Баженовы уговаривали нас пойти к ним, мол, там родители Димы ждут с ужином. Но мы категорически отказались – устали от всего…
    Дома тоже ждала нерадостная картина. Тахта завалена нарезанными, подготовленными к оклейке обоями, сваренный клей засох в ведре, на столе кусок заплесневелого хлеба и открытая банка испорченных консервов...
Отопительный сезон начнется дней через пять, а пока в доме холодина: на улице уже пять-восемь градусов мороза, а окна не законопачены…
    Спать мы легли, нарядившись в шерстяные вещи, но они не спасали.
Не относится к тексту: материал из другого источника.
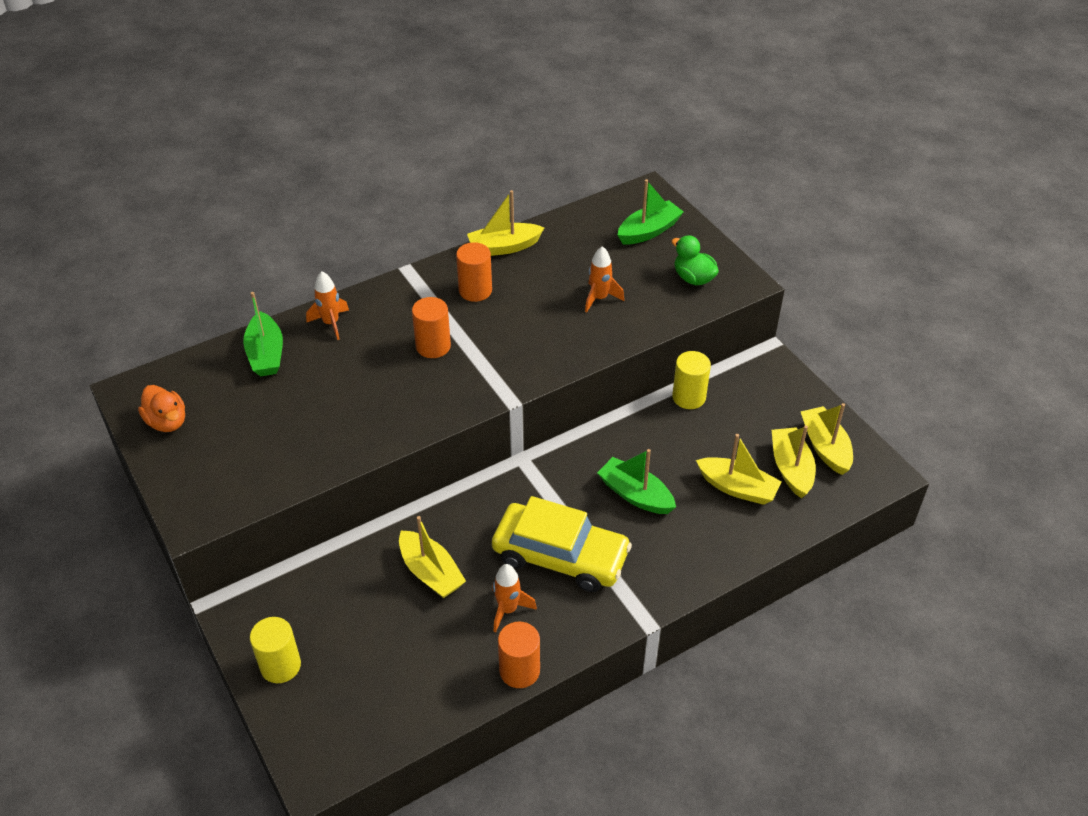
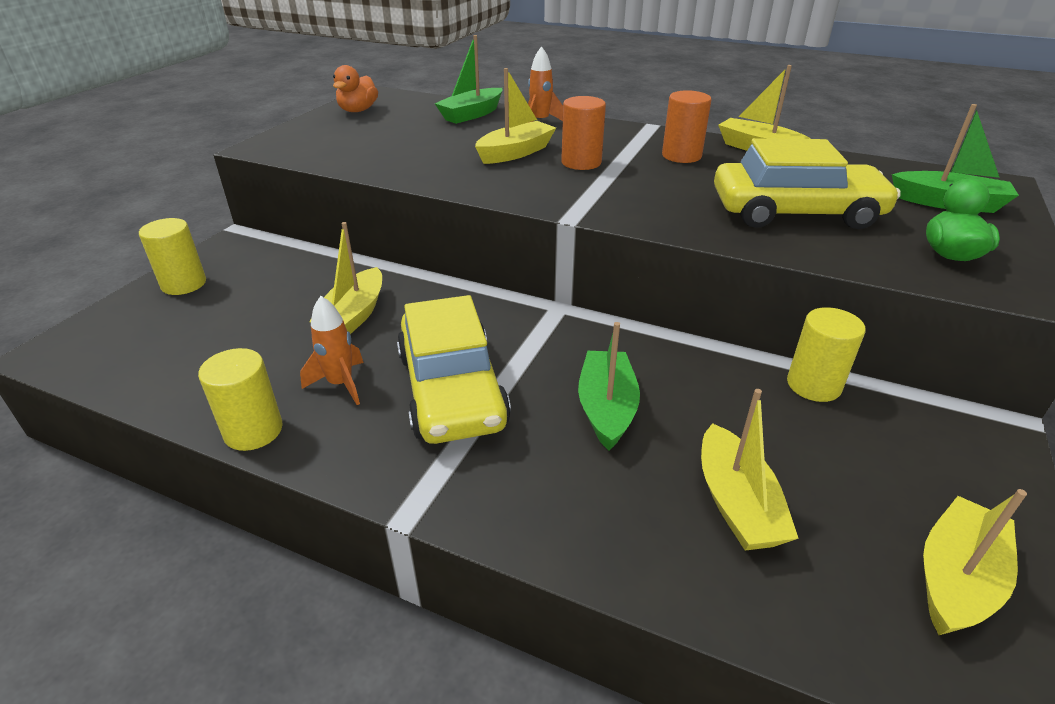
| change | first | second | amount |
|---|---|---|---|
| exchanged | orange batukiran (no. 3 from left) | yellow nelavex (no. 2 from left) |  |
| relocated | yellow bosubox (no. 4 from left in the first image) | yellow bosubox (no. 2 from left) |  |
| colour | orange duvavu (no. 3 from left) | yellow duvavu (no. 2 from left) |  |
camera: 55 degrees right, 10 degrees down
Зуб на зуб не попадал. Решили улечься рядом, намереваясь своим теплом согреть друг друга, чтобы хотя бы на несколько часов уснуть. Но ничего не помогало, сон не шел из-за холода, треволнений и возбуждения от всего случившегося...
    Еле дождавшись утра, отправились опять в больницу. К Ефиму нас не пустили, хотя от него передали записку, что работники скальпеля «с размаху сделали обрезание слепой кишки», и у него все нормально, кроме температуры, из-за которой держат в больнице. Какова она, муж не сообщил.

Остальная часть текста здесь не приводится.